### [REQUIRED WORK]
(A) According to the audiobook cleaner page, what command installs FFmpeg on macOS?
(B) Summarize the audiobook cleaner page in two sentences.
(C) Carry on the audiobook cleaner page from the point where it stops.

### [DOCUMENT SECTION]
───

Skip to content

Clean audiobooks from background music and noise using MDX-Net/Roformer AI models. Handles large files with automatic chunking.

License

Notifications You must be signed in to change notification settings

formeo/audiobook-cleaner

Folders and files

NameName
Last commit message
Last commit date

Latest commit

 

History

8 Commits
 
 
 
 
 
 
 
 

Repository files navigation

Downloads Stars

Audiobook Cleaner

Clean audiobooks from background music and noise using MDX-Net, VR, and Roformer neural network models.

Python wrapper over audio-separator — the same models used by UVR5, but without issues with large files and 32-bit architecture.

Features

  • Separate narrator's voice from background music
  • Remove noise (hiss, hum, interference)
  • Remove echo and reverberation
  • Automatic splitting of large files
  • Batch processing of directories
  • Works on CPU and GPU (NVIDIA CUDA)
  • Supported formats: MP3, WAV, FLAC, M4A, OGG, OPUS

Installation

Basic Installation

pip install audio-separator[cpu]

FFmpeg (required)

# Windows (winget)
winget install ffmpeg

# Windows (chocolatey)
choco install ffmpeg

# Ubuntu/Debian
sudo apt install ffmpeg

# macOS
brew install ffmpeg

GPU Installation (NVIDIA, recommended)

───

### [SUPPLIED RECORDS]
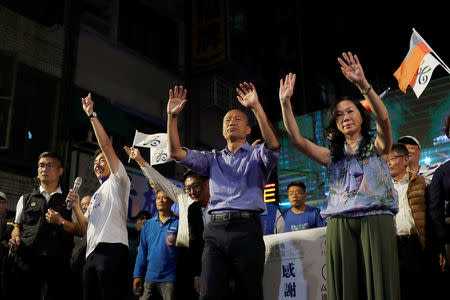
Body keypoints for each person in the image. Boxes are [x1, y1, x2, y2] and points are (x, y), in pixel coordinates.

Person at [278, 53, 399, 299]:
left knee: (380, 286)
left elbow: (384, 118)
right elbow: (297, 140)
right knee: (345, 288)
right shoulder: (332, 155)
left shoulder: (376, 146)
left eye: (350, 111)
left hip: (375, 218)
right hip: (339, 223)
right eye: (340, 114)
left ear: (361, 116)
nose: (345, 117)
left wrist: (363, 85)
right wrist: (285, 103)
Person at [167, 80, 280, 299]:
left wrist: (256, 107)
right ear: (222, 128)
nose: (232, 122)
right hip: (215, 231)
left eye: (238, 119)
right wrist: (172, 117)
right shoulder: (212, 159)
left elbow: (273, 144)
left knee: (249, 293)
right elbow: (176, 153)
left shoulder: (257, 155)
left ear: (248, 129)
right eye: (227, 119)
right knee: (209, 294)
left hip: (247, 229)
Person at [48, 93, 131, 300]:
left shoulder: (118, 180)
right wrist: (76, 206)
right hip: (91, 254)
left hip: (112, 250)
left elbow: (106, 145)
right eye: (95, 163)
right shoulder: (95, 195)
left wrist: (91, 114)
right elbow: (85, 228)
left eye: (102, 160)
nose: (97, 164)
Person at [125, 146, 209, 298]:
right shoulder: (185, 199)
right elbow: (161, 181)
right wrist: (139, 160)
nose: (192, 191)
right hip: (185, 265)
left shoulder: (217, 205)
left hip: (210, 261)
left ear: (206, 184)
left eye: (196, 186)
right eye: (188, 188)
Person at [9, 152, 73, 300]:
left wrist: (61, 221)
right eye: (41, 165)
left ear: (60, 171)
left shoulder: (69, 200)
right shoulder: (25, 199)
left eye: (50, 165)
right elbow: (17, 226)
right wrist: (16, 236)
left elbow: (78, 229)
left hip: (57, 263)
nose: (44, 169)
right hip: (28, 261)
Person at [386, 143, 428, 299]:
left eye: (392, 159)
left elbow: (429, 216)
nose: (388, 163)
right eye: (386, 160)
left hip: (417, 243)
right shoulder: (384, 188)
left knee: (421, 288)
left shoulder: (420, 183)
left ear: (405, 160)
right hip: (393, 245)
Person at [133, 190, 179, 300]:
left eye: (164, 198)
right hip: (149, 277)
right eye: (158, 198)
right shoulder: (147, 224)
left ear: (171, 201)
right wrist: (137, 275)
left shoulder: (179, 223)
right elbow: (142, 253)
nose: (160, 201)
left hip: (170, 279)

───

### [ANSWERS TO THIS EXERCISE]
(A) brew install ffmpeg

(B) Audiobook Cleaner is a Python wrapper over audio-separator that uses MDX-Net, VR, and Roformer neural network models to clean audiobooks of background music and noise, using the same models as UVR5 but without its issues with large files and 32-bit architecture. It separates the narrator's voice from music, removes noise, echo, and reverberation, splits large files automatically, processes directories in batches, and runs on CPU or NVIDIA GPU, with FFmpeg required alongside the audio-separator package.

(C)
For 2-3x speed boost on NVIDIA GPUs:

# 1. PyTorch with CUDA
pip uninstall torch torchaudio torchvision -y
pip install torch torchaudio torchvision --index-url https://download.pytorch.org/whl/cu121

# 2. ONNX Runtime with CUDA
pip install onnxruntime-gpu==1.18.1

# 3. cuDNN (required for ONNX Runtime)
pip install nvidia-cudnn-cu12==8.9.7.29

GPU Verification

# PyTorch sees CUDA
python -c "import torch; print('CUDA:', torch.cuda.is_available(), torch.cuda.get_device_name(0) if torch.cuda.is_available() else '')"

# ONNX Runtime sees CUDA
python -c "import onnxruntime as ort; print('Providers:', ort.get_available_providers())"

Expected output:

  • CUDA: True NVIDIA GeForce ...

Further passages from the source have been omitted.